▶ Instruction
Look below for the line that contains "dynamic real-time deformability", then quote it and all the lines after it, exactly, with the pictures left out.

▶ Task input
^^^^^^^^

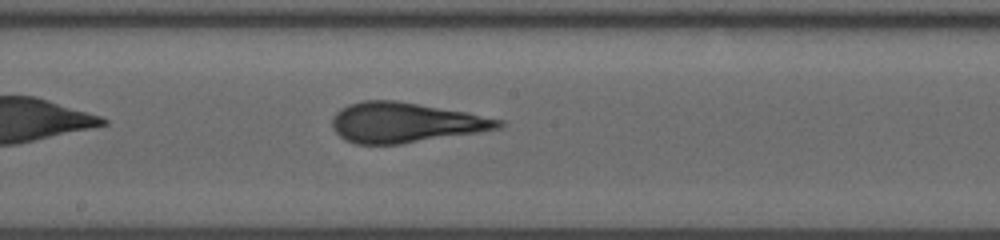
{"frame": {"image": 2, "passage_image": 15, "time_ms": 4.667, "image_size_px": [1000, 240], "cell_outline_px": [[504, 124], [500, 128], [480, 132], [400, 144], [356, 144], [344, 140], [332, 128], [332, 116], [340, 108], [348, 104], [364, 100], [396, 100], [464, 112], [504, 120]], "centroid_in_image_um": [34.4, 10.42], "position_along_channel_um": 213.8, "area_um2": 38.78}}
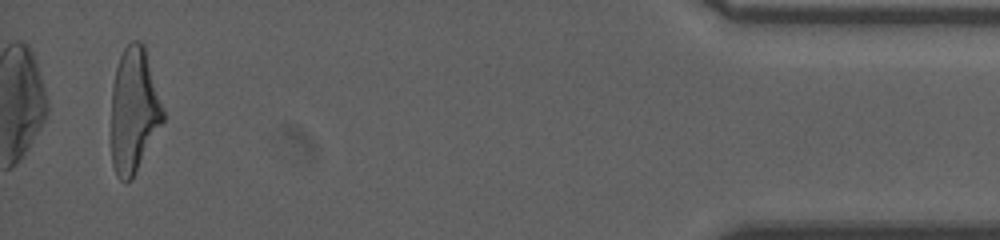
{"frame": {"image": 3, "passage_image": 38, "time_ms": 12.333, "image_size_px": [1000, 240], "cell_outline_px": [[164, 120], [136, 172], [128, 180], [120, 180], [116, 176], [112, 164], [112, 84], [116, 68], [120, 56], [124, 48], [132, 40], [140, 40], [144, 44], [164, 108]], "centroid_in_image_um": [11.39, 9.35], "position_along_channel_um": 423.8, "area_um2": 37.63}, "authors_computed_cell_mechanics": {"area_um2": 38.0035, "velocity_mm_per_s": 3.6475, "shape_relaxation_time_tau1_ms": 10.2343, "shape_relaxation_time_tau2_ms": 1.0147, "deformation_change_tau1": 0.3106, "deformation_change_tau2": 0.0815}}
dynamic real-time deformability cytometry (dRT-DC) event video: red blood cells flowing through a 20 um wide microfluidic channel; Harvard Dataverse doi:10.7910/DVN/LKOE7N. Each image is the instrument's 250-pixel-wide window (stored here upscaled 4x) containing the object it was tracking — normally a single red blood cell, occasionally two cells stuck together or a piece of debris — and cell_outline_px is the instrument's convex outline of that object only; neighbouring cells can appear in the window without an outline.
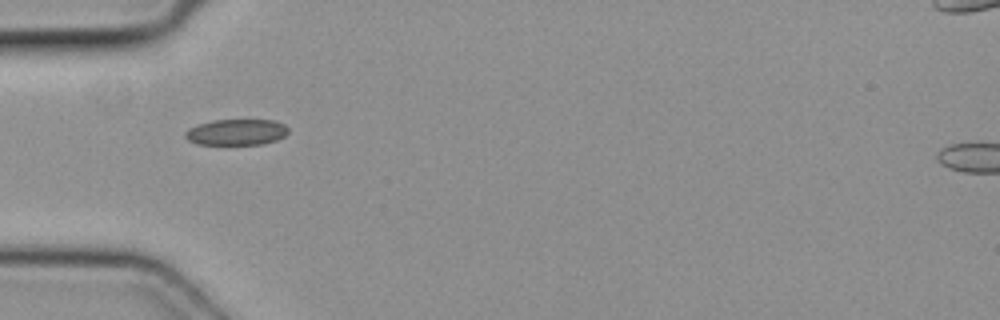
{"species": "common noctule bat (a hibernating species)", "species_latin": "Nyctalus noctula", "temperature_condition": "cold", "stored_images_in_passage": 3, "camera_frame_rate_fps": 3000, "um_per_image_px": 0.085, "animal": {"sex": "female", "body_mass_g": 19.3, "forearm_length_mm": 54.1}, "frame": {"image": 1, "passage_image": 1, "time_ms": 0.0, "image_size_px": [1000, 320], "cell_outline_px": [[288, 132], [284, 136], [276, 140], [260, 144], [196, 144], [188, 140], [184, 136], [184, 132], [188, 128], [212, 120], [276, 120], [284, 124], [288, 128]], "centroid_in_image_um": [20.08, 11.23], "position_along_channel_um": 64.9, "area_um2": 15.61}}
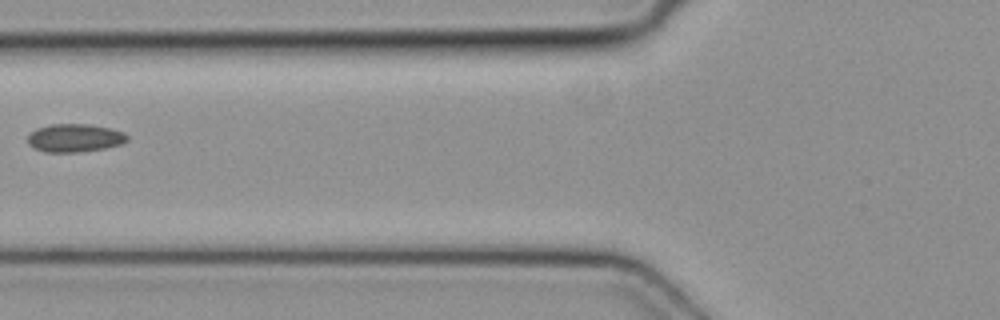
{"frame": {"image": 2, "passage_image": 2, "time_ms": 0.333, "image_size_px": [1000, 320], "cell_outline_px": [[128, 140], [120, 144], [104, 148], [76, 152], [44, 152], [32, 148], [28, 144], [28, 132], [36, 128], [52, 124], [88, 124], [112, 128], [124, 132], [128, 136]], "centroid_in_image_um": [6.31, 11.72], "position_along_channel_um": 119.5, "area_um2": 16.47}}
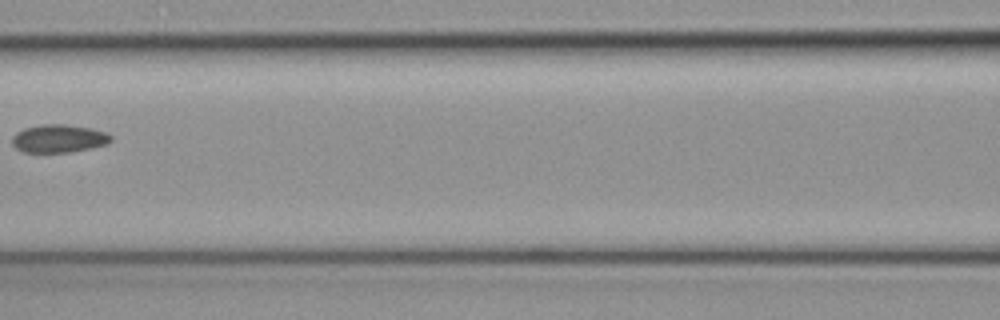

^^^^^^^^

▶ Response for this exercise
dynamic real-time deformability cytometry (dRT-DC) event video: red blood cells flowing through a 20 um wide microfluidic channel; Harvard Dataverse doi:10.7910/DVN/LKOE7N. Each image is the instrument's 250-pixel-wide window (stored here upscaled 4x) containing the object it was tracking — normally a single red blood cell, occasionally two cells stuck together or a piece of debris — and cell_outline_px is the instrument's convex outline of that object only; neighbouring cells can appear in the window without an outline.
{"species": "common noctule bat (a hibernating species)", "species_latin": "Nyctalus noctula", "temperature_condition": "cold", "stored_images_in_passage": 3, "camera_frame_rate_fps": 3000, "um_per_image_px": 0.085, "animal": {"sex": "female", "body_mass_g": 19.3, "forearm_length_mm": 54.1}, "frame": {"image": 1, "passage_image": 1, "time_ms": 0.0, "image_size_px": [1000, 320], "cell_outline_px": [[288, 132], [284, 136], [276, 140], [260, 144], [196, 144], [188, 140], [184, 136], [184, 132], [188, 128], [212, 120], [276, 120], [284, 124], [288, 128]], "centroid_in_image_um": [20.08, 11.23], "position_along_channel_um": 64.9, "area_um2": 15.61}}
{"frame": {"image": 2, "passage_image": 2, "time_ms": 0.333, "image_size_px": [1000, 320], "cell_outline_px": [[128, 140], [120, 144], [104, 148], [76, 152], [44, 152], [32, 148], [28, 144], [28, 132], [36, 128], [52, 124], [88, 124], [112, 128], [124, 132], [128, 136]], "centroid_in_image_um": [6.31, 11.72], "position_along_channel_um": 119.5, "area_um2": 16.47}}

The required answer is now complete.